The plan, which is being positioned as an advance on the tax credit, will provide a guaranteed income to families with children. For families in need of immediate assistance and are unable to wait until they file their 2021 taxes, the plan includes the option to receive monthly payments of up to $300 per child.

How will it work?

For this year only, Democrats have proposed increasing the benefit from $2,000 per child to $3,000 per child. Parents of children under age 6 would be eligible for an even larger $3,600 total credit. The plan would also include $3,000 benefits to the parents of 17-year-olds who meet plan qualifications. Previously children had to be 16 or younger.

How will monthly payments work?

While some details are yet to be revealed, here’s what it says in the bill: “The secretary shall establish a program for making periodic payments to taxpayers which, in the aggregate during any calendar year, equal the annual advance amount determined with respect to such taxpayer for such calendar year.”

According to reports, regular check distribution would begin no sooner than July and would be an advance on up to half of the total benefit. So a family receiving the benefit for one child under the age of 6 would see $300 monthly payments for six months. Between ages 7 and 17, the benefit would be $250 monthly, if approved.

Who qualifies?

  • The added payments this year would begin phasing out for couples making over $150,000, and couples making over $170,000 would see no added benefit, according to the New York Times.
  • As in previous years, single filers making under $200,000 and married filers making less than $400,000 would still be eligible for the $2,000 payments.
  • The frequency of the checks containing the first half of the payment is not yet solidified.
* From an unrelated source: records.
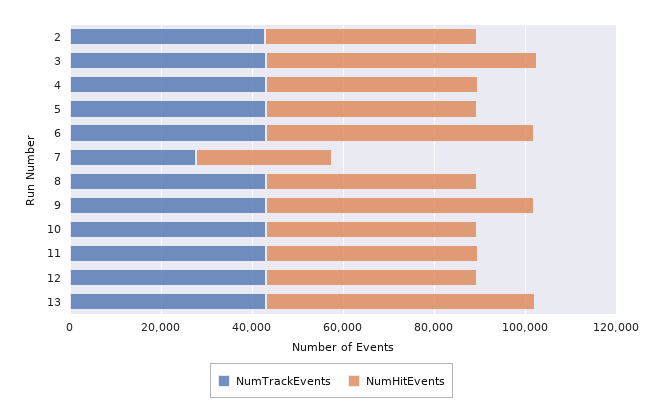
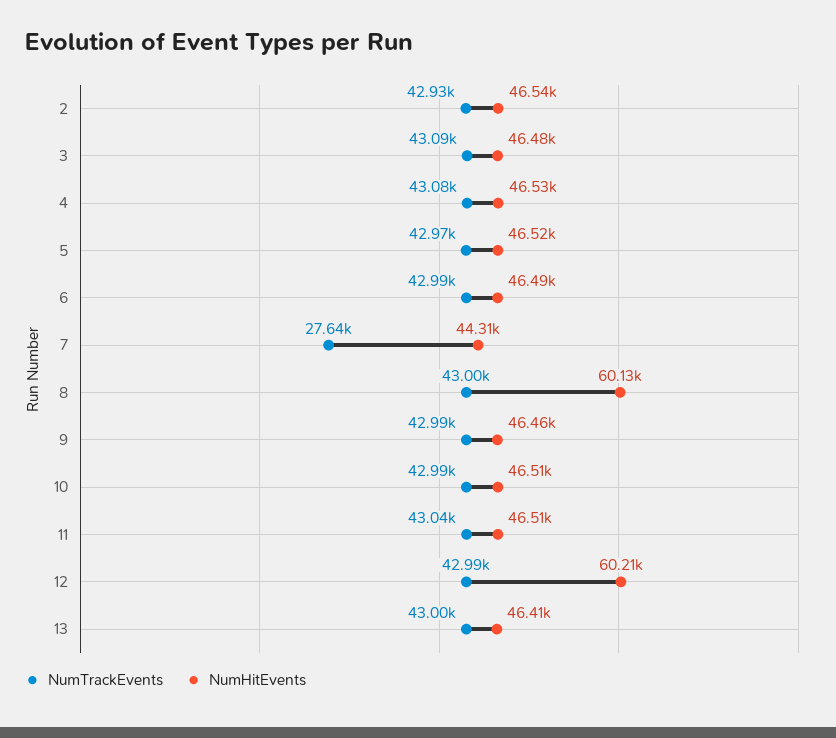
  {
    "NumTrackEvents": {
      "2": 42930,
      "3": 43090,
      "4": 43080,
      "5": 42970,
      "6": 42990,
      "7": 27640,
      "8": 43000,
      "9": 42990,
      "10": 42990,
      "11": 43040,
      "12": 42990,
      "13": 43000
    },
    "NumHitEvents": {
      "2": 46540,
-     "3": 60000,
+     "3": 46480,
      "4": 46530,
      "5": 46520,
-     "6": 60000,
+     "6": 46490,
-     "7": 30000,
+     "7": 44310,
-     "8": 45000,
+     "8": 60130,
-     "9": 60000,
+     "9": 46460,
      "10": 46510,
      "11": 46510,
-     "12": 45000,
+     "12": 60210,
-     "13": 60000
+     "13": 46410
    }
  }

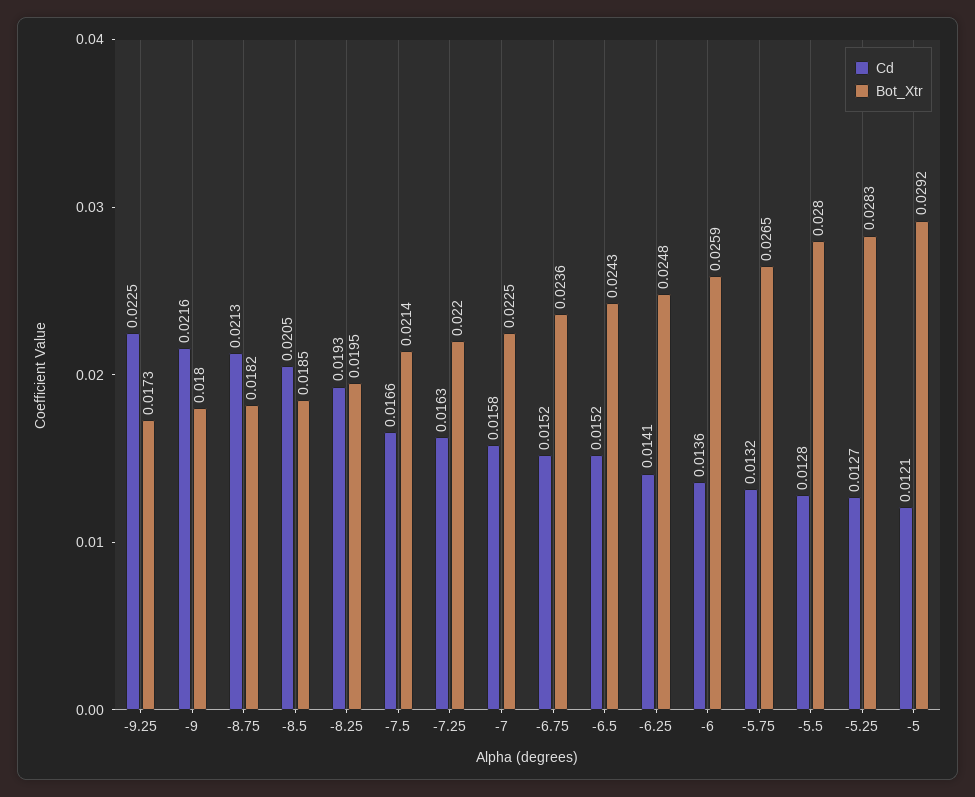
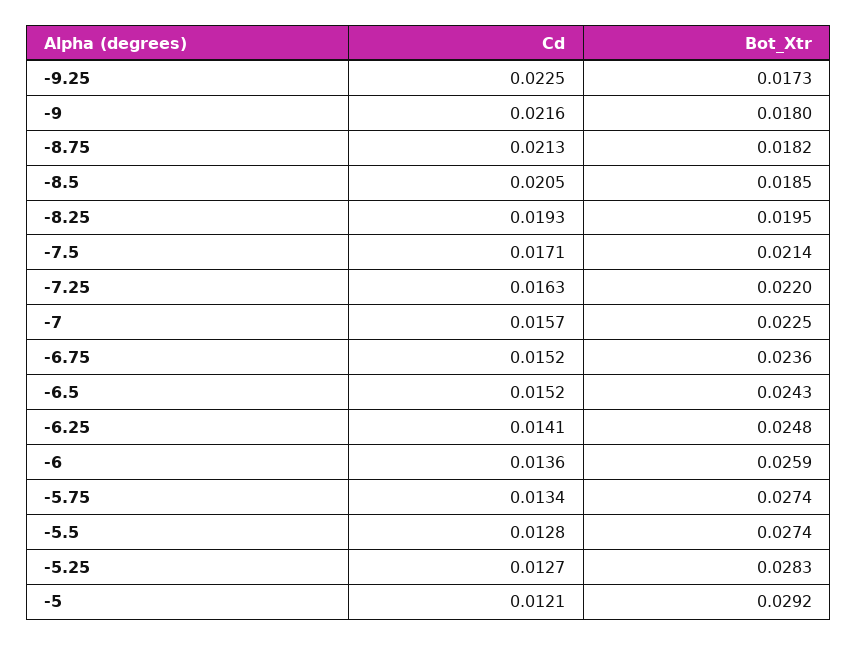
  {
    "Cd": {
      "-9.25": 0.0225,
      "-9": 0.0216,
      "-8.75": 0.0213,
      "-8.5": 0.0205,
      "-8.25": 0.0193,
-     "-7.5": 0.0166,
+     "-7.5": 0.0171,
      "-7.25": 0.0163,
-     "-7": 0.0158,
+     "-7": 0.0157,
      "-6.75": 0.0152,
      "-6.5": 0.0152,
      "-6.25": 0.0141,
      "-6": 0.0136,
-     "-5.75": 0.0132,
+     "-5.75": 0.0134,
      "-5.5": 0.0128,
      "-5.25": 0.0127,
      "-5": 0.0121
    },
    "Bot_Xtr": {
      "-9.25": 0.0173,
      "-9": 0.018,
      "-8.75": 0.0182,
      "-8.5": 0.0185,
      "-8.25": 0.0195,
      "-7.5": 0.0214,
      "-7.25": 0.022,
      "-7": 0.0225,
      "-6.75": 0.0236,
      "-6.5": 0.0243,
      "-6.25": 0.0248,
      "-6": 0.0259,
-     "-5.75": 0.0265,
+     "-5.75": 0.0274,
-     "-5.5": 0.028,
+     "-5.5": 0.0274,
      "-5.25": 0.0283,
      "-5": 0.0292
    }
  }

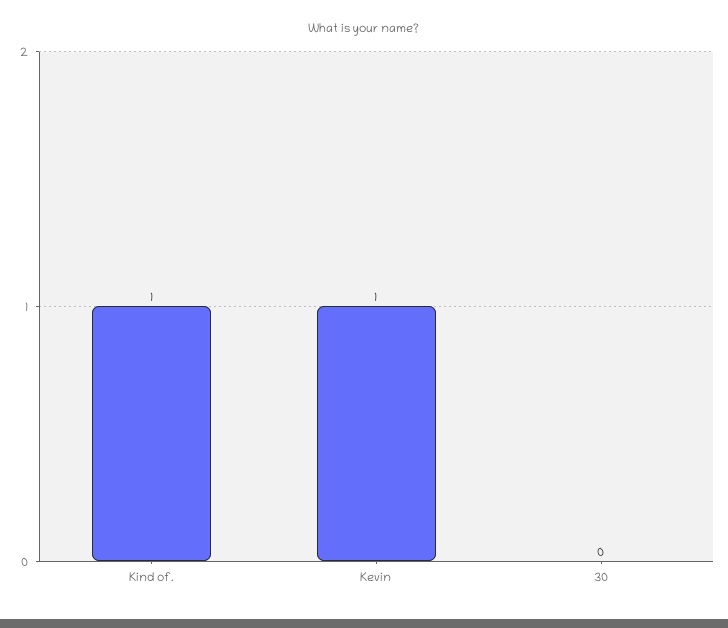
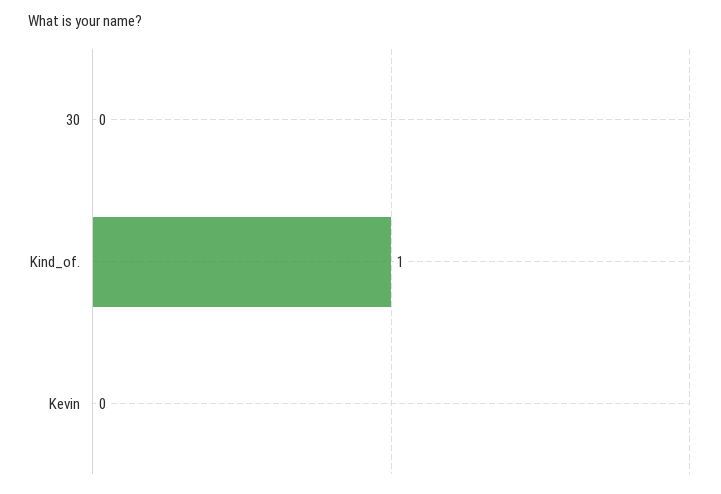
  {
    "Kind of.": 1,
-   "Kevin": 1,
+   "Kevin": 0,
    "30": 0
  }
The Treasury Department will determine how frequently checks can realistically be distributed.
  • The remaining half of the credit would still be claimed when taxes are filed.
  • The credit would be refundable, meaning you could still get the credit even if you don’t end up owing taxes.
  • Some Democrats have called for making the payments permanent.

In pushing the credit, Democrats have said this change — in conjunction with stimulus payments, childcare credits, and other relief for parents in President Joe Biden’s proposal — could reduce the number of children living in poverty by more than half, a claim based on a study by the Center on Poverty and Social Policy at Columbia University.